Le lodi dei fanciulli – Sant’Efrem (Diatessaron, 18,2): “I fanciulli gridavano e dicevano: Osanna al figlio di David. La cosa spiacque ai sommi sacerdoti e agli scribi, e gli dissero: Non senti ciò che dicono?” (Mt 21,15-16). Visto che le lodi non ti sono gradite, falli tacere.

 Alla sua morte come alla sua nascita, i fanciulli prendono parte alla corona dei suoi dolori. Incontrandolo, Giovanni, ancora “bambino, ha esultato nel seno” (Lc 1,41) di sua madre, e dei bambini furono messi a morte alla sua nascita, e divennero come il vino del suo banchetto nuziale.

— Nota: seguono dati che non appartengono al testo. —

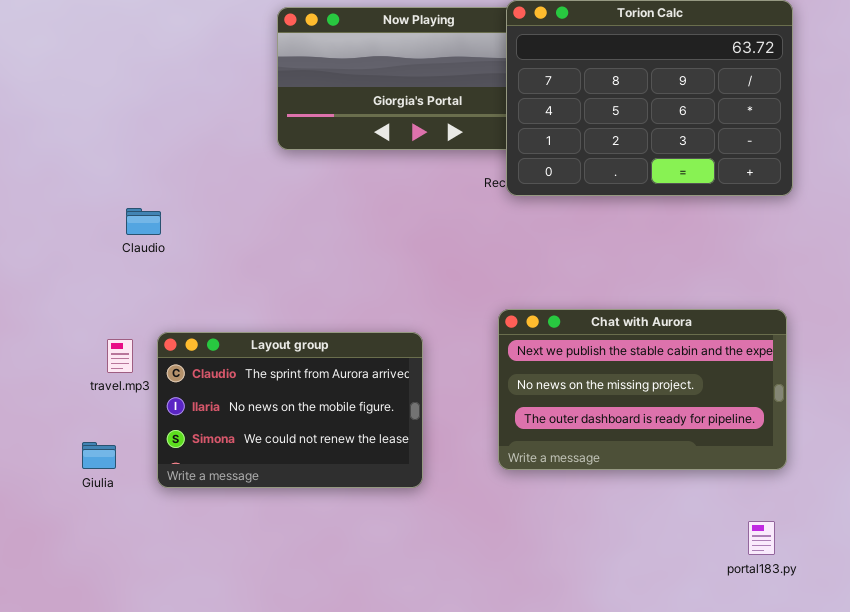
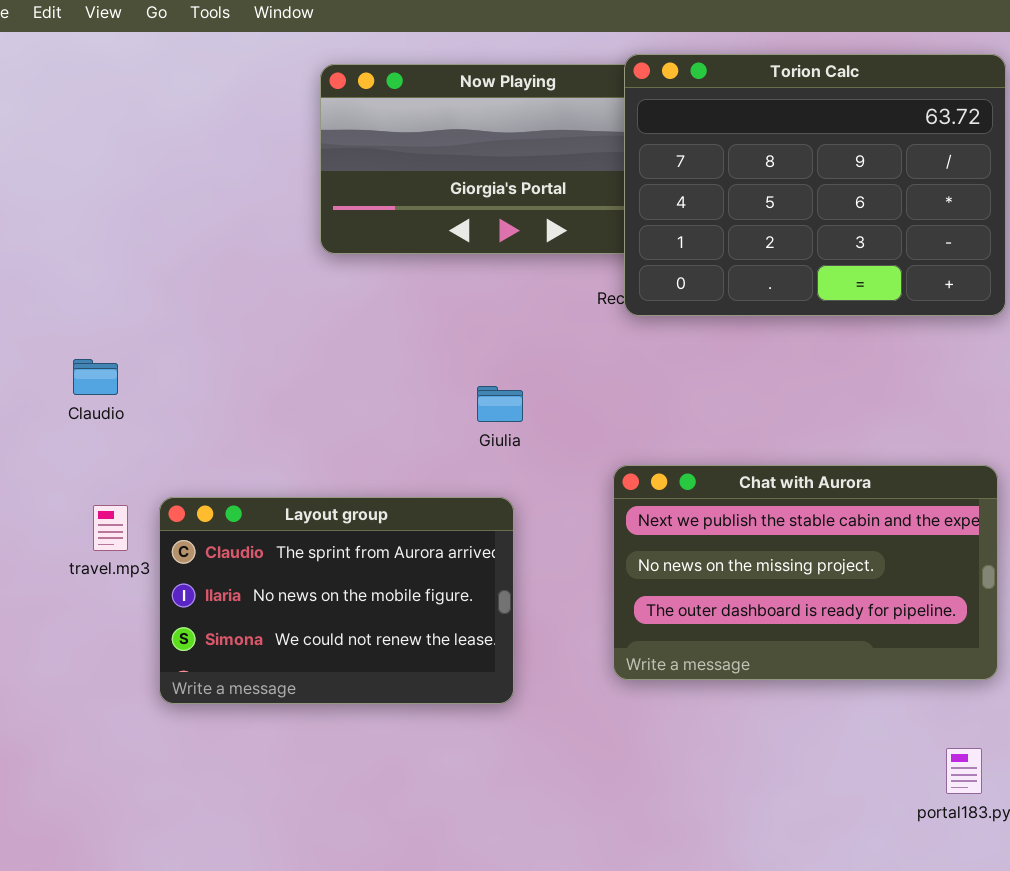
Claudio: [126,208,161,235] -> [73,359,118,395], moved
Giulia: [82,442,116,469] -> [477,386,523,422], moved

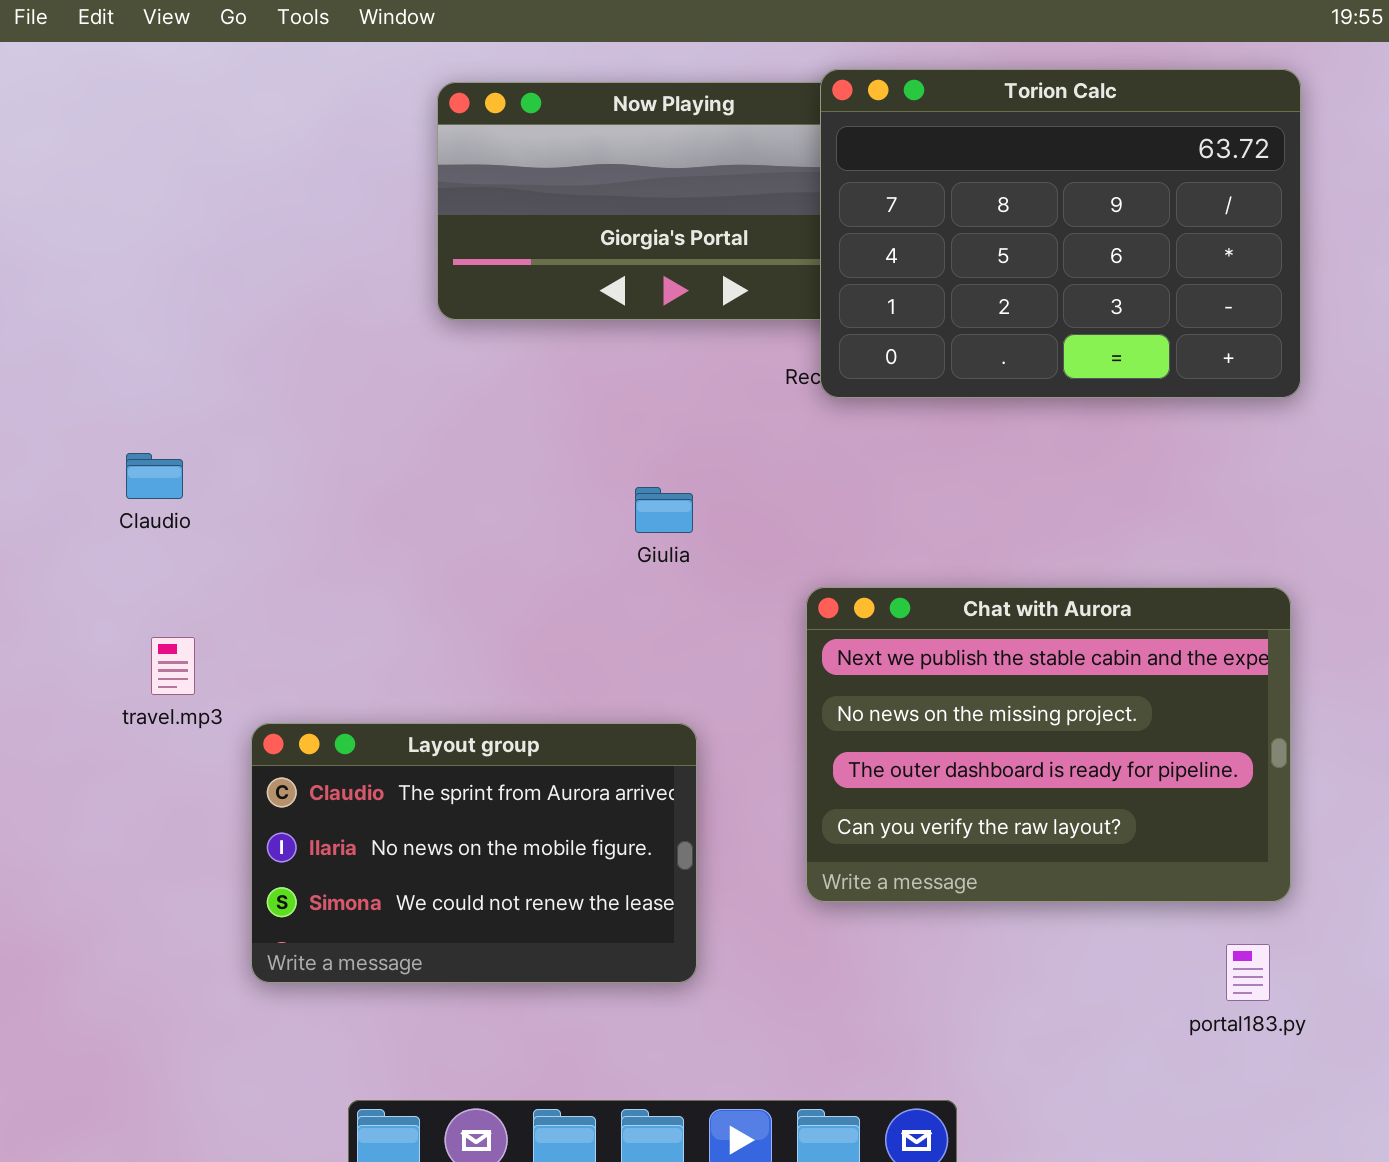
Chat with Aurora: [613,465,998,680] -> [806,587,1291,902], resized
Layout group: [159,497,514,704] -> [251,723,697,983], moved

Furono dei fanciulli a proclamare le sue lodi quando giunse il tempo della sua morte. Alla sua nascita, “Gerusalemme si turbò” (Mt 2,3), e lo fu ancora e “temette” (Mt 21,10), il giorno in cui egli vi entrò. “La cosa spiacque agli scribi e gli dissero: Fermali! Egli rispose loro: «Se essi tacciono grideranno le pietre»” (Lc 19,39-40).

Per cui, essi hanno preferito far gridare i fanciulli, piuttosto che le pietre, poiché al clamore delle creature gli spiriti ciechi avrebbero potuto comprendere. Il clamore delle pietre era riservato al tempo della sua crocifissione (cfr. Mt 27,51-52); infatti, allora, rimasti muti coloro che erano dotati di parola, furono le cose mute che proclamarono la sua grandezza.